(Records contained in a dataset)
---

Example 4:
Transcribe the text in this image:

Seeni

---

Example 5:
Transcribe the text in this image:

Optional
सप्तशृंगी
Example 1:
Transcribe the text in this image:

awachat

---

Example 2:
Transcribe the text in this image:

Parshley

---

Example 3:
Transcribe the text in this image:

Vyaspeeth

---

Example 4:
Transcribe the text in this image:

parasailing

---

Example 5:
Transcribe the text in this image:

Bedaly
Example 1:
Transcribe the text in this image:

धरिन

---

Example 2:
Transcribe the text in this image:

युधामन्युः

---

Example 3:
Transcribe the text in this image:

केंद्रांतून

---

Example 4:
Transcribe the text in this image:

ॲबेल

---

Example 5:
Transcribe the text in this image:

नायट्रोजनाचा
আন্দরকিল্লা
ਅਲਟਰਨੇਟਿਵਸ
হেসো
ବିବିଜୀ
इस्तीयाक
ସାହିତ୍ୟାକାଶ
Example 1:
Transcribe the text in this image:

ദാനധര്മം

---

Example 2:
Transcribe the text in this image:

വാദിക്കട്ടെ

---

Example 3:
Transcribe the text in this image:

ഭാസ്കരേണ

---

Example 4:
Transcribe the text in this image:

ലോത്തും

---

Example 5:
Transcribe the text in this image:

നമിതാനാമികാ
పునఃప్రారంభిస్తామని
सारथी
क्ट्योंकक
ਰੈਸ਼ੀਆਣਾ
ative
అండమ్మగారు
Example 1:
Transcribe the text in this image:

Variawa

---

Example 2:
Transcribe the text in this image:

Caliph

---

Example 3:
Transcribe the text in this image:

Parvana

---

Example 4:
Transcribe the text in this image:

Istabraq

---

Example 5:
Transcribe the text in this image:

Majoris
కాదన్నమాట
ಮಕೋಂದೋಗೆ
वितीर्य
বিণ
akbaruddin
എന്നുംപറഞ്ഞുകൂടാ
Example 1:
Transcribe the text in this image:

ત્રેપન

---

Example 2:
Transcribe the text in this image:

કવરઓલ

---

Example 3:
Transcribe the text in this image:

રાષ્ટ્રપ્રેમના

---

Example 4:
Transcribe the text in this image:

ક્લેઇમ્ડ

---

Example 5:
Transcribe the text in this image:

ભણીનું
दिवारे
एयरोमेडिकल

Required work: Keep every word the same and copy out all of the entries.

Answer for this exercise:
---

Example 4:
Transcribe the text in this image:

Seeni

---

Example 5:
Transcribe the text in this image:

Optional
सप्तशृंगी
Example 1:
Transcribe the text in this image:

awachat

---

Example 2:
Transcribe the text in this image:

Parshley

---

Example 3:
Transcribe the text in this image:

Vyaspeeth

---

Example 4:
Transcribe the text in this image:

parasailing

---

Example 5:
Transcribe the text in this image:

Bedaly
Example 1:
Transcribe the text in this image:

धरिन

---

Example 2:
Transcribe the text in this image:

युधामन्युः

---

Example 3:
Transcribe the text in this image:

केंद्रांतून

---

Example 4:
Transcribe the text in this image:

ॲबेल

---

Example 5:
Transcribe the text in this image:

नायट्रोजनाचा
আন্দরকিল্লা
ਅਲਟਰਨੇਟਿਵਸ
হেসো
ବିବିଜୀ
इस्तीयाक
ସାହିତ୍ୟାକାଶ
Example 1:
Transcribe the text in this image:

ദാനധര്മം

---

Example 2:
Transcribe the text in this image:

വാദിക്കട്ടെ

---

Example 3:
Transcribe the text in this image:

ഭാസ്കരേണ

---

Example 4:
Transcribe the text in this image:

ലോത്തും

---

Example 5:
Transcribe the text in this image:

നമിതാനാമികാ
పునఃప్రారంభిస్తామని
सारथी
क्ट्योंकक
ਰੈਸ਼ੀਆਣਾ
ative
అండమ్మగారు
Example 1:
Transcribe the text in this image:

Variawa

---

Example 2:
Transcribe the text in this image:

Caliph

---

Example 3:
Transcribe the text in this image:

Parvana

---

Example 4:
Transcribe the text in this image:

Istabraq

---

Example 5:
Transcribe the text in this image:

Majoris
కాదన్నమాట
ಮಕೋಂದೋಗೆ
वितीर्य
বিণ
akbaruddin
എന്നുംപറഞ്ഞുകൂടാ
Example 1:
Transcribe the text in this image:

ત્રેપન

---

Example 2:
Transcribe the text in this image:

કવરઓલ

---

Example 3:
Transcribe the text in this image:

રાષ્ટ્રપ્રેમના

---

Example 4:
Transcribe the text in this image:

ક્લેઇમ્ડ

---

Example 5:
Transcribe the text in this image:

ભણીનું
दिवारे
एयरोमेडिकल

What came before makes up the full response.